Vi è da considerare dunque che i rapporti di forza stanno cambiando, credo lo faranno sempre più, ma non è certo che il nuovo abbia già la forza per eclissare del tutto il vecchio che si è sparso in alcuni comitati elettorali. Nonostante noi tutti ci impegniamo per questo. In Valle d’Aosta un certo nostalgismo per il cesarismo in tinte valdôtaine, nonostante abbia fallito dal punto di vista del bilancio delle politiche pubbliche, a fronte però dell’anarchia amministrativa vissuta negli ultimi anni, pare ancora annidarsi in sacche di consenso insospettabili. Sono convinto che di fronte a noi avremo ancora qualche anno di Regno di Mezzo, è possibile che assisteremo ad un’ultima fiammata dei vecchi dominus. Ma il mondo non si può fermare e va cambiando rapidamente. Le restaurazioni, come dicevo, storicamente esistono, ma rimangono sempre caricaturali rispetto ai fasti ed hanno vita breve. La Lega è rivoluzionaria, di una rivoluzione pragmatica, democratica e del buonsenso, ma pur sempre tale. Alla Lega Giovani poi starà crescere coloro che avranno la responsabilità di trasformare questo impeto in moto perpetuo e costante in grado di cambiare stabilmente la Valle.
Che tipo di turismo?
Parlare di turismo oggi, nella nostra regione, non è semplice. In verità credo che non dovremmo parlare di turismo come un qualcosa di a sé stante, ma di sistema Valle d’Aosta nel quale turismo, agricoltura e industria si interconnettono e si sostengono a vicenda. Di sicuro avremo bisogno di una regia coordinata, cosa che al momento è mancata.
In linea di principio, per quel che mi riguarda, il turismo dovrà essere eco sostenibile, guardare all’innovazione e alla capacità di offrire servizi anche in quota. Detto questo poi sono profondamente convinto che prima ancora di parlare su come innovare, accogliere e rilanciare la capacità attrattiva delle strutture turistiche valdostane, bisogna trovare delle soluzioni ai trasporti. Prima di soggiornare in una località, bisogna arrivarci.
La cultura?
La Valle d’Aosta ha un patrimonio culturale materiale e immateriale immenso. Ovunque guardiamo, in qualsiasi Era, preistorica, antica o medievale, abbiamo delle ricchezze incommensurabili. Un sito come quello dell’Area Megalitica, che riscrive intere pagine di Storia, in altre parti del mondo sarebbe immediatamente diventato un Atout culturale e turistico fenomenale.

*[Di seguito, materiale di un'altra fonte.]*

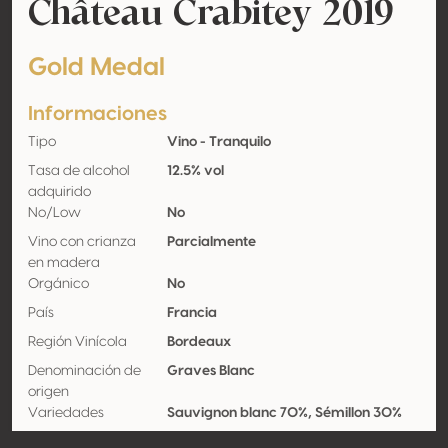
Château Crabitey 2019
Gold Medal
Informaciones
Tipo
Vino - Tranquilo
Tasa de alcohol
12.5% vol
adquirido
No/Low
No
Vino con crianza
Parcialmente
en madera
Orgánico
No
País
Francia
Región Vinícola
Bordeaux
Denominación de
Graves Blanc
origen
Variedades
Sauvignon blanc 70%, Sémillon 30%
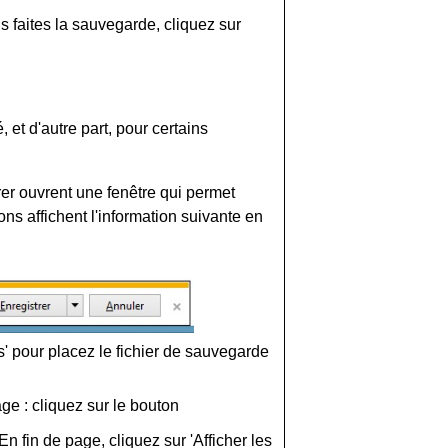
s faites la sauvegarde, cliquez sur
 et d'autre part, pour certains
rer ouvrent une fenêtre qui permet
ns affichent l'information suivante en
us' pour placez le fichier de sauvegarde
 : cliquez sur le bouton
En fin de page, cliquez sur 'Afficher les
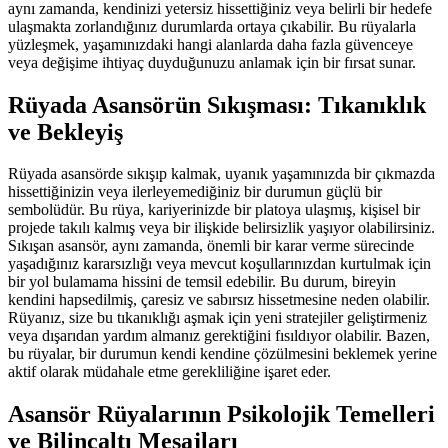
aynı zamanda, kendinizi yetersiz hissettiğiniz veya belirli bir hedefe
ulaşmakta zorlandığınız durumlarda ortaya çıkabilir. Bu rüyalarla
yüzleşmek, yaşamınızdaki hangi alanlarda daha fazla güvenceye
veya değişime ihtiyaç duyduğunuzu anlamak için bir fırsat sunar.
Rüyada Asansörün Sıkışması: Tıkanıklık
ve Bekleyiş
Rüyada asansörde sıkışıp kalmak, uyanık yaşamınızda bir çıkmazda
hissettiğinizin veya ilerleyemediğiniz bir durumun güçlü bir
sembolüdür. Bu rüya, kariyerinizde bir platoya ulaşmış, kişisel bir
projede takılı kalmış veya bir ilişkide belirsizlik yaşıyor olabilirsiniz.
Sıkışan asansör, aynı zamanda, önemli bir karar verme sürecinde
yaşadığınız kararsızlığı veya mevcut koşullarınızdan kurtulmak için
bir yol bulamama hissini de temsil edebilir. Bu durum, bireyin
kendini hapsedilmiş, çaresiz ve sabırsız hissetmesine neden olabilir.
Rüyanız, size bu tıkanıklığı aşmak için yeni stratejiler geliştirmeniz
veya dışarıdan yardım almanız gerektiğini fısıldıyor olabilir. Bazen,
bu rüyalar, bir durumun kendi kendine çözülmesini beklemek yerine
aktif olarak müdahale etme gerekliliğine işaret eder.
Asansör Rüyalarının Psikolojik Temelleri
ve Bilinçaltı Mesajları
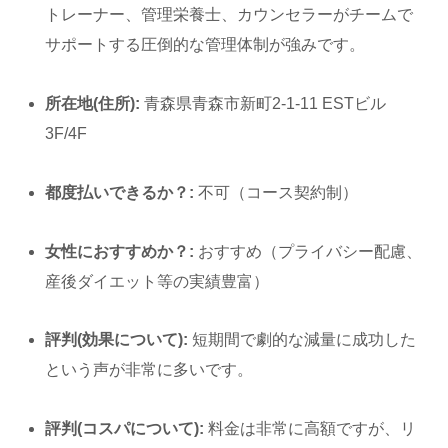
トレーナー、管理栄養士、カウンセラーがチームで
サポートする圧倒的な管理体制が強みです。
所在地(住所):
青森県青森市新町2-1-11 ESTビル
3F/4F
都度払いできるか？:
不可（コース契約制）
女性におすすめか？:
おすすめ（プライバシー配慮、
産後ダイエット等の実績豊富）
評判(効果について):
短期間で劇的な減量に成功した
という声が非常に多いです。
評判(コスパについて):
料金は非常に高額ですが、リ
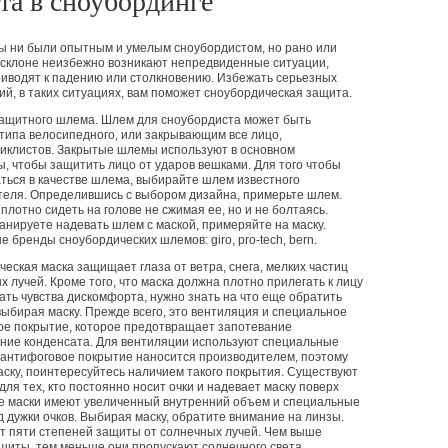
та в сноубординге
ы ни были опытным и умелым сноубордистом, но рано или
 склоне неизбежно возникают непредвиденные ситуации,
иводят к падению или столкновению. Избежать серьезных
й, в таких ситуациях, вам поможет сноубордическая защита.
защитного шлема. Шлем для сноубордиста может быть
типа велосипедного, или закрывающим все лицо,
циклистов. Закрытые шлемы используют в основном
, чтобы защитить лицо от ударов вешками. Для того чтобы
ться в качестве шлема, выбирайте шлем известного
теля. Определившись с выбором дизайна, примерьте шлем.
плотно сидеть на голове не сжимая ее, но и не болтаясь.
анируете надевать шлем с маской, примеряйте на маску.
 бренды сноубордических шлемов: giro, pro-tech, bern.
еская маска защищает глаза от ветра, снега, мелких частиц
х лучей. Кроме того, что маска должна плотно прилегать к лицу
ать чувства дискомфорта, нужно знать на что еще обратить
ыбирая маску. Прежде всего, это вентиляция и специальное
ое покрытие, которое предотвращает запотевание
ние конденсата. Для вентиляции используют специальные
 антифоговое покрытие наносится производителем, поэтому
ску, поинтересуйтесь наличием такого покрытия. Существуют
для тех, кто постоянно носит очки и надевает маску поверх
ие маски имеют увеличенный внутренний объем и специальные
д дужки очков. Выбирая маску, обратите внимание на линзы.
т пяти степеней защиты от солнечных лучей. Чем выше
щиты, тем меньше они пропускают солнечного света.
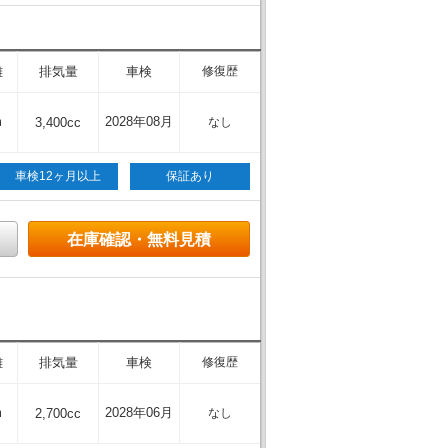
離
排気量
車検
修復歴
m
2028年08月
3,400cc
なし
車検12ヶ月以上
保証あり
在庫確認・無料見積
離
排気量
車検
修復歴
m
2028年06月
2,700cc
なし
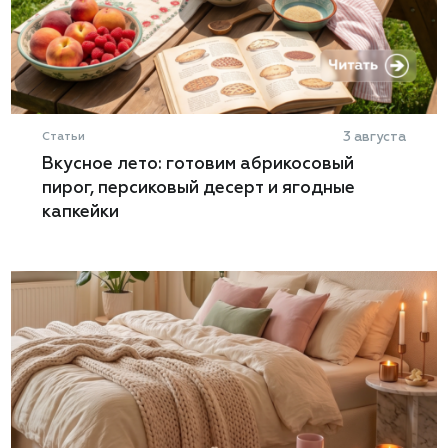
Статьи
3 августа
Вкусное лето: готовим абрикосовый
пирог, персиковый десерт и ягодные
капкейки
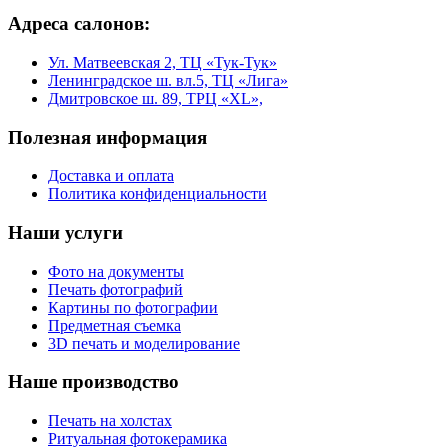
Адреса салонов:
Ул. Матвеевская 2, ТЦ «Тук-Тук»
Ленинградское ш. вл.5, ТЦ «Лига»
Дмитровское ш. 89, ТРЦ «XL»,
Полезная информация
Доставка и оплата
Политика конфиденциальности
Наши услуги
Фото на документы
Печать фотографий
Картины по фотографии
Предметная съемка
3D печать и моделирование
Наше производство
Печать на холстах
Ритуальная фотокерамика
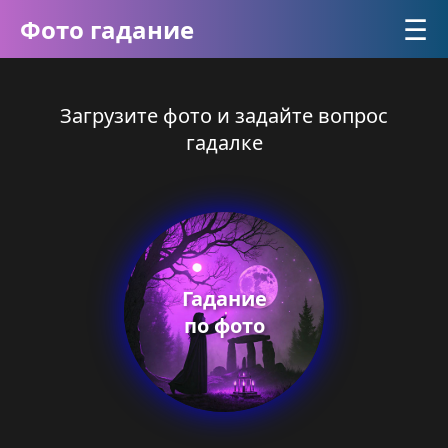
☰
Фото гадание
Загрузите фото и задайте вопрос
гадалке
Гадание
по фото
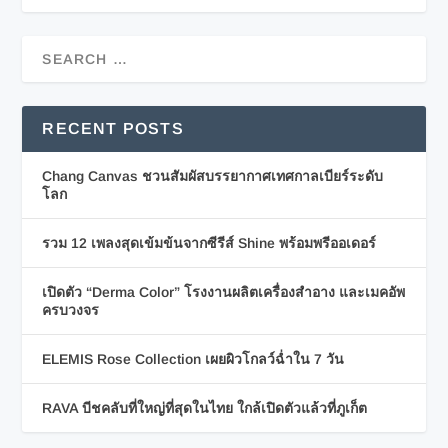
RECENT POSTS
Chang Canvas ชวนสัมผัสบรรยากาศเทศกาลเบียร์ระดับ
โลก
รวม 12 เพลงสุดเข้มข้นจากซีรีส์ Shine พร้อมพรีออเดอร์
เปิดตัว “Derma Color” โรงงานผลิตเครื่องสำอาง และเมคอัพ
ครบวงจร
ELEMIS Rose Collection เผยผิวโกลว์ฉ่ำใน 7 วัน
RAVA บีชคลับที่ใหญ่ที่สุดในไทย ใกล้เปิดตัวแล้วที่ภูเก็ต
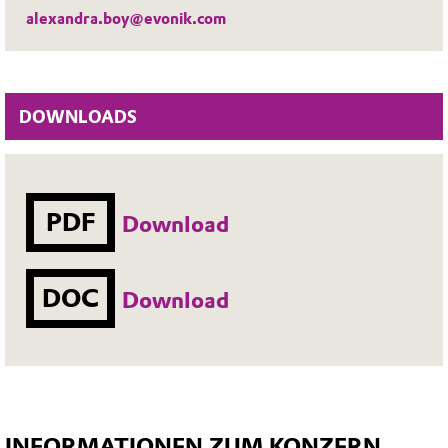
alexandra.boy@evonik.com
DOWNLOADS
PDF
Download
DOC
Download
INFORMATIONEN ZUM KONZERN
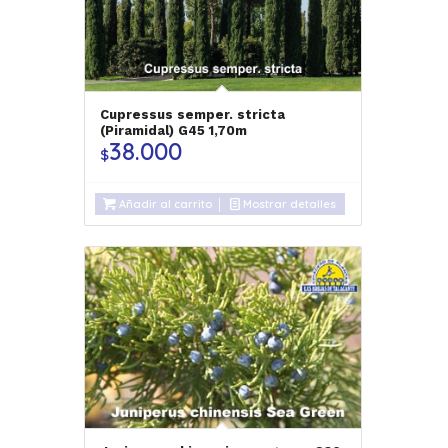
Cupressus semper. stricta
(Piramidal) G45 1,70m
38.000
$
Añadir al carrito
Mostrar detalles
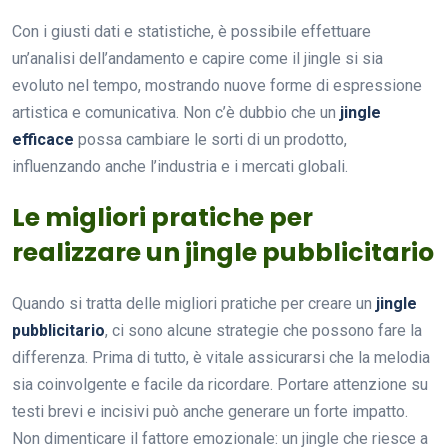
Con i giusti dati e statistiche, è possibile effettuare
un’analisi dell’andamento e capire come il jingle si sia
evoluto nel tempo, mostrando nuove forme di espressione
artistica e comunicativa. Non c’è dubbio che un
jingle
efficace
possa cambiare le sorti di un prodotto,
influenzando anche l’industria e i mercati globali.
Le migliori pratiche per
realizzare un jingle pubblicitario
Quando si tratta delle migliori pratiche per creare un
jingle
pubblicitario
, ci sono alcune strategie che possono fare la
differenza. Prima di tutto, è vitale assicurarsi che la melodia
sia coinvolgente e facile da ricordare. Portare attenzione su
testi brevi e incisivi può anche generare un forte impatto.
Non dimenticare il fattore emozionale: un jingle che riesce a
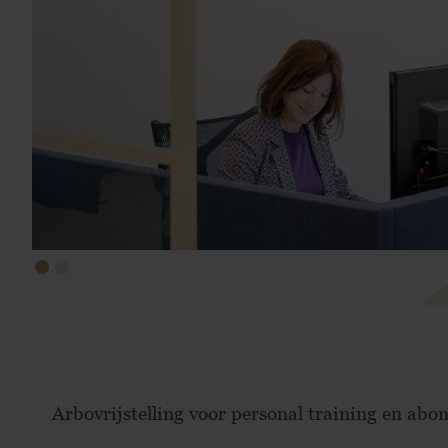
Arbovrijstelling voor personal training en a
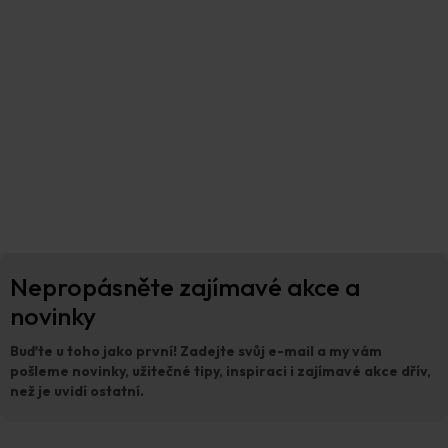
Z
Nepropásněte zajímavé akce a
á
p
novinky
a
t
Buďte u toho jako první!
Zadejte svůj e-mail a my vám
í
pošleme novinky, užitečné tipy, inspiraci i zajímavé akce dřív,
než je uvidí ostatní.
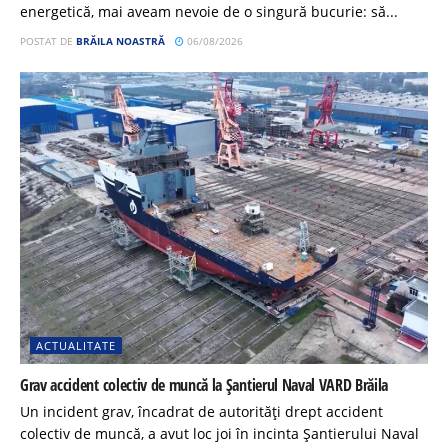
energetică, mai aveam nevoie de o singură bucurie: să...
POSTAT DE
BRĂILA NOASTRĂ
06/08/2026
ACTUALITATE
Grav accident colectiv de muncă la Șantierul Naval VARD Brăila
Un incident grav, încadrat de autorități drept accident
colectiv de muncă, a avut loc joi în incinta Șantierului Naval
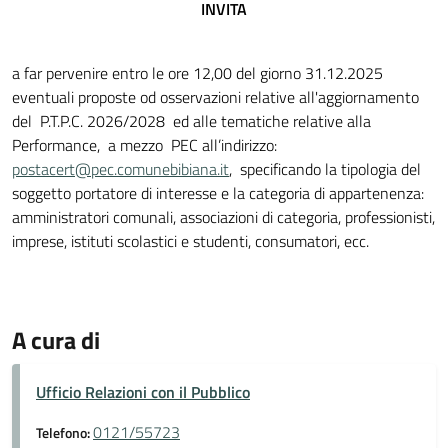
INVITA
a far pervenire entro le ore 12,00 del giorno 31.12.2025
eventuali proposte od osservazioni relative all'aggiornamento
del P.T.P.C. 2026/2028 ed alle tematiche relative alla
Performance, a mezzo PEC all’indirizzo:
postacert@pec.comunebibiana.it
, specificando la tipologia del
soggetto portatore di interesse e la categoria di appartenenza:
amministratori comunali, associazioni di categoria, professionisti,
imprese, istituti scolastici e studenti, consumatori, ecc.
A cura di
Ufficio Relazioni con il Pubblico
0121/55723
Telefono:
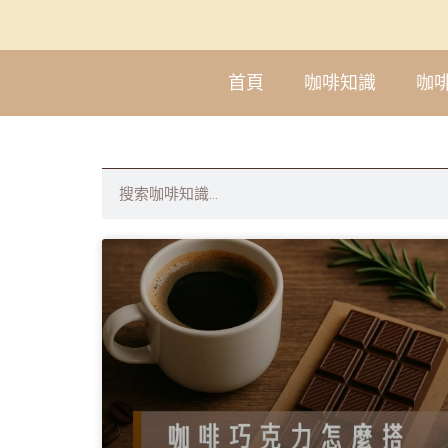
首頁
咖啡知識
咖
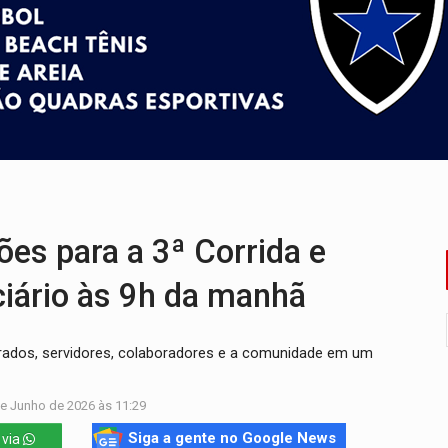
i carro que era rebocado para oficina no Centro de Porto Velho
 frente do bar da Marleide
nia+10 lança chamada para fortalecer cadeias da sociobioecono
de urânio, mas produz pouco e importa combustível
ça matar sobrinha grávida e com bebê no colo
es para a 3ª Corrida e
iário às 9h da manhã
strados, servidores, colaboradores e a comunidade em um
de Junho de 2026 às 11:29
Siga a gente no Google News
 via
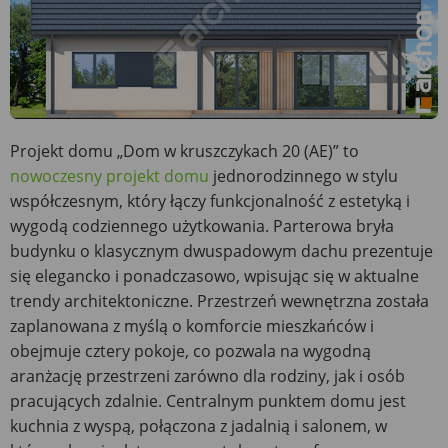
Projekt domu „Dom w kruszczykach 20 (AE)” to
nowoczesny projekt domu
jednorodzinnego w stylu
współczesnym, który łączy funkcjonalność z estetyką i
wygodą codziennego użytkowania. Parterowa bryła
budynku o klasycznym dwuspadowym dachu prezentuje
się elegancko i ponadczasowo, wpisując się w aktualne
trendy architektoniczne. Przestrzeń wewnętrzna została
zaplanowana z myślą o komforcie mieszkańców i
obejmuje cztery pokoje, co pozwala na wygodną
aranżację przestrzeni zarówno dla rodziny, jak i osób
pracujących zdalnie. Centralnym punktem domu jest
kuchnia z wyspą, połączona z jadalnią i salonem, w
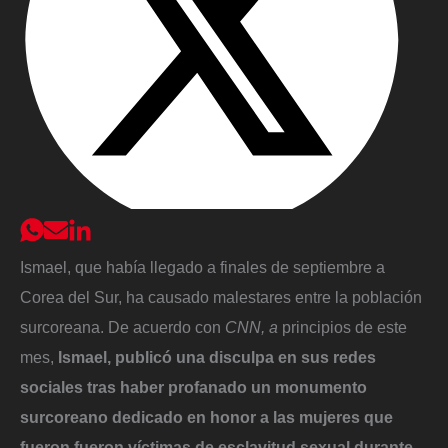
Ismael, que había llegado a finales de septiembre a
Corea del Sur, ha causado malestares entre la población
surcoreana. De acuerdo con
CNN, a
principios de este
mes,
Ismael, publicó una disculpa en sus redes
sociales tras haber profanado un monumento
surcoreano dedicado en honor a las mujeres que
fueron fueron víctimas de esclavitud sexual durante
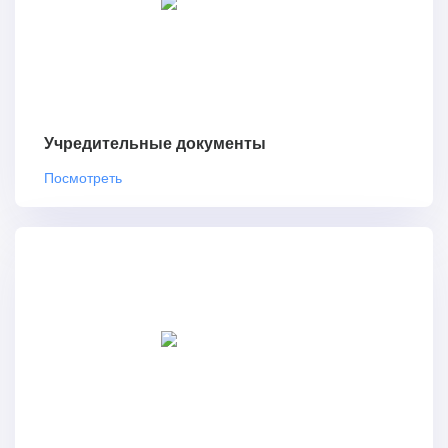
Учредительные документы
Посмотреть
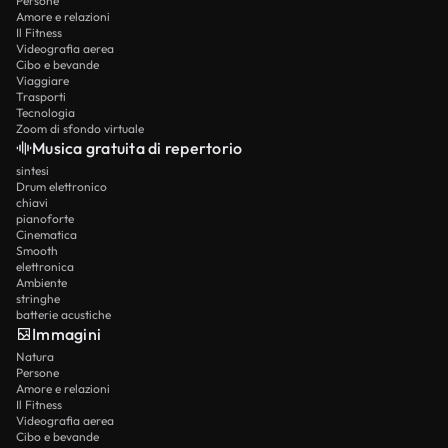
Persone
Amore e relazioni
Il Fitness
Videografia aerea
Cibo e bevande
Viaggiare
Trasporti
Tecnologia
Zoom di sfondo virtuale
Musica gratuita di repertorio
sintesi
Drum elettronico
chiavi
pianoforte
Cinematica
Smooth
elettronica
Ambiente
stringhe
batterie acustiche
Immagini
Natura
Persone
Amore e relazioni
Il Fitness
Videografia aerea
Cibo e bevande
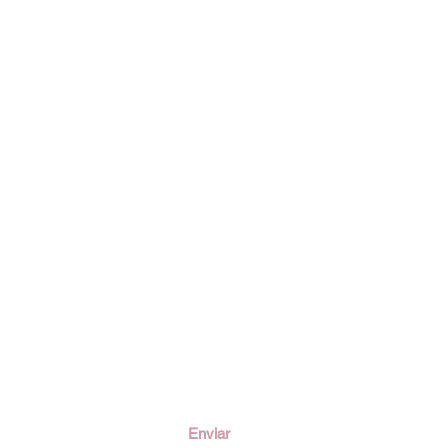
ción
Enviar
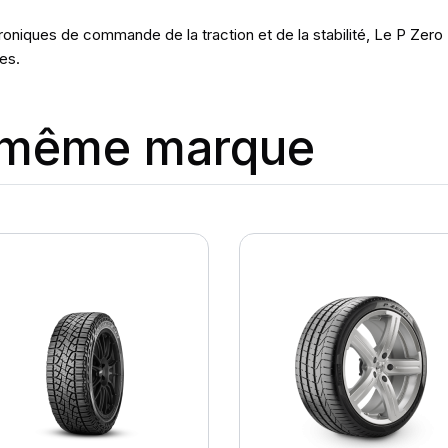
niques de commande de la traction et de la stabilité, Le P Zero 
es.
a même marque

Qui è rimasto una cattedrale nel deserto, in un area abbastanza periferica di Aosta, che solamente dei pupazzi di dinosauri e per un periodo abbastanza limitato è riuscito a ravvivare. E così molti altri esempi. È comprensibile che una piccola comunità come la nostra abbia più difficoltà a far conoscere le proprie meraviglie. Ma di certo sarà necessario investire sulla capacità di esser mediaticamente presenti a livello nazionale e internazionale.